Uma posssibilidade é que Chalabi não disse nada aos iranianos. Nesse caso, a alegação de que ele o fez partiu de outro lugar:
- Talvez o Departamento de Estado ou a CIA tenha inventado a história. (Plausível: a revista Time documentou como, desde abril, a Casa Branca vem tentando marginalizar Chalabi.)
- Ou os iranianos soltaram a informação para verificar se seus códigos estavam violados. (Plausível: explicaria por que eles utilizaram o mesmo código para revelar sua violação.)
Ou Chalabi de fato contou a eles que Washington quebrara o código. Nesse caso:
- Talvez ele tenha inventado a história, e aconteceu de ela ser verdadeira. (Plausível: sabe-se que em 1995 Chalabi tentou enganar os iranianos.)
- Ou ele imaginava estar passando informação falsa, mas estava, ao contrário, falando a verdade. (Improvável: complicado demais.)
- Ou ele passou informação confidencial deliberadamente. (Improvável: por que os americanos dariam a Chalabi, um aliado dos britânicos conhecido por suas relações estreitas com o regime iraquiano, uma jóia da coroa dos segredos de estado americanos?)
Sejam quais forem as circunstâncias, a implicação é idêntica: o rebuliço no Distrito Federal de Colúmbia, não o que Chalabi disse ou deixou de dizer, foi o sinal para Teerã de que os americanos tinham decifrado seus códigos.
Isso porque qualquer pessoa pode sustentar que o código foi decifrado, mas por que ela mereceria algum crédito? Com certeza os iranianos não aceitariam a declaração de Chalabi por si só nem consumiriam tempo e dinheiro com a mudança de códigos com base apenas no que ele disse. Eles buscariam confirmação da inteligência americana; e é precisamente o que fizeram as fontes anônimas que vazaram a história — elas forneceram a prova. A fúria delas contra Chalabi levou os iranianos a mudarem os códigos de segurança.
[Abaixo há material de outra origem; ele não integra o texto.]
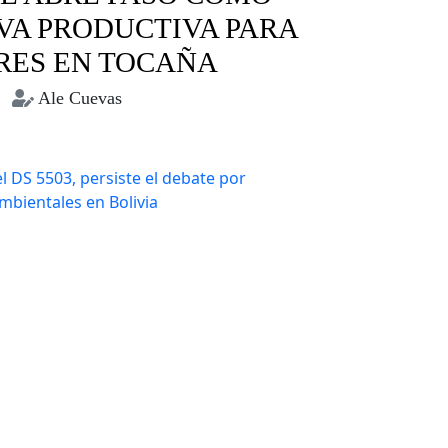
VA PRODUCTIVA PARA
RES EN TOCAÑA
Ale Cuevas
Coroico
Miel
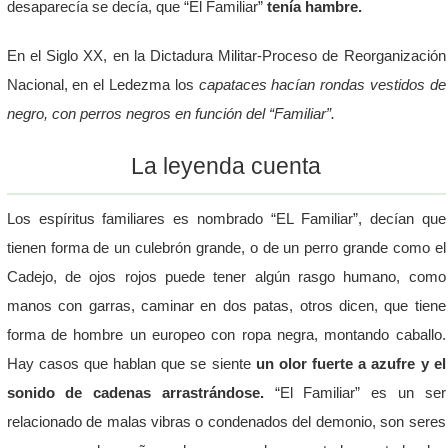
desaparecía se decía, que “El Familiar”
tenía hambre.
En el Siglo XX, en la Dictadura Militar-Proceso de Reorganización
Nacional, en el Ledezma los
capataces hacían rondas vestidos de
negro, con perros negros en función del “Familiar”.
La leyenda cuenta
Los espíritus familiares es nombrado “EL Familiar”, decían que
tienen forma de un culebrón grande, o de un perro grande como el
Cadejo, de ojos rojos puede tener algún rasgo humano, como
manos con garras, caminar en dos patas, otros dicen, que tiene
forma de hombre un europeo con ropa negra, montando caballo.
Hay casos que hablan que se siente
un olor fuerte a azufre y el
sonido de cadenas arrastrándose.
“El Familiar” es un ser
relacionado de malas vibras o condenados del demonio, son seres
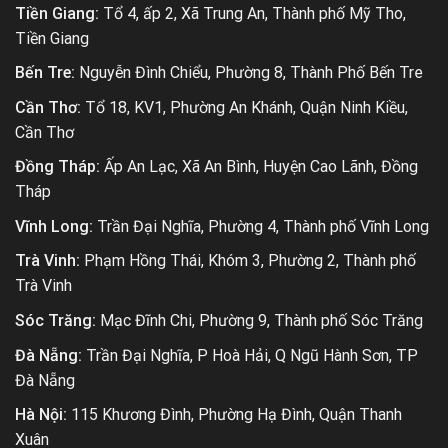
Tiền Giang:
Tổ 4, ấp 2, Xã Trung An, Thành phố Mỹ Tho,
Tiền Giang
Bến Tre:
Nguyễn Đình Chiểu, Phường 8, Thành Phố Bến Tre
Cần Thơ:
Tổ 18, KV1, Phường An Khánh, Quận Ninh Kiều,
Cần Thơ
Đồng Tháp:
Ấp An Lạc, Xã An Bình, Huyện Cao Lãnh, Đồng
Tháp
Vĩnh Long:
Trần Đại Nghĩa, Phường 4, Thành phố Vĩnh Long
Trà Vinh:
Phạm Hồng Thái, Khóm 3, Phường 2, Thành phố
Trà Vinh
Sóc Trăng:
Mạc Đĩnh Chi, Phường 9, Thành phố Sóc Trăng
Đà Nẵng:
Trần Đại Nghĩa, P Hoà Hải, Q Ngũ Hành Sơn, TP
Đà Nẵng
Hà Nội:
115 Khương Đình, Phường Hạ Đình, Quận Thanh
Xuân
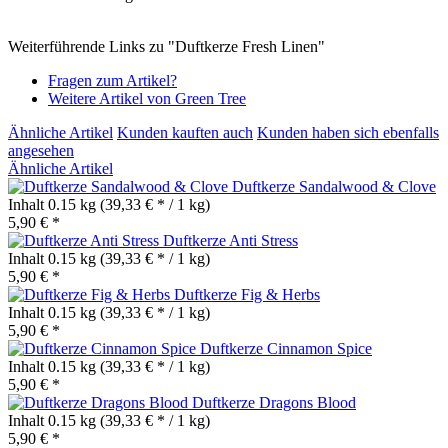
Weiterführende Links zu "Duftkerze Fresh Linen"
Fragen zum Artikel?
Weitere Artikel von Green Tree
Ähnliche Artikel
Kunden kauften auch
Kunden haben sich ebenfalls
angesehen
Ähnliche Artikel
Duftkerze Sandalwood & Clove
Inhalt
0.15 kg
(39,33 € * / 1 kg)
5,90 € *
Duftkerze Anti Stress
Inhalt
0.15 kg
(39,33 € * / 1 kg)
5,90 € *
Duftkerze Fig & Herbs
Inhalt
0.15 kg
(39,33 € * / 1 kg)
5,90 € *
Duftkerze Cinnamon Spice
Inhalt
0.15 kg
(39,33 € * / 1 kg)
5,90 € *
Duftkerze Dragons Blood
Inhalt
0.15 kg
(39,33 € * / 1 kg)
5,90 € *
No fim, o que Chalabi fez ou não fez é quase irrelevante; por ironia, cabe a seus detratores dentro do governo americano o ônus de passar ao oponente iraniano uma informação de vital importância.
Cidadãos americanos podem pagar caro pela absoluta irresponsabilidade daqueles que, no Departamento de Estado e na CIA, deram a confirmação pública de que a quebra dos códigos faz parte de suas escaramuças com o Departamento de Defesa e, mais além, de sua rixa com os chamados neoconservadores.
Quanto a este último ponto, observem com que satisfação setores da imprensa norte-americana exploraram as alegações contra Chalabi. Para ficar em um exemplo dentre muitos, no dia 10 de junho o Los Angeles Times publicou "A Tough Time for ‘Neocons", o qual afirma que os neoconservadores estão "sitiados", em parte porque, "em grave ameaça à reputação deles, o líder iraquiano no exílio Ahmad Chalabi — está envolvido em uma investigação do FBI sobre supostos vazamentos de segredos ao Irã".
Estivesse a imprensa cumprindo bem o seu dever, deixaria de fazer o jogo favorito de Washington e investigaria os danos provocados pelos adversários de Chalabi. Estivessem os chefes do Departamento de Estado e da CIA desempenhando sua função, estariam punindo os funcionários que entregaram um segredo vital ao governo islâmico militante instalado no Irã.
Atualização de 23 de junho de 2004: Alan H. Stein, da Universidade de Connecticut, acrescenta outra possibilidade: a inteligência dos Estados Unidos teve problemas na violação dos códigos iranianos; pensou que, se os iranianos os imaginassem quebrados, decidiriam modificá-los, o que facilitaria o trabalho para os norte-americanos.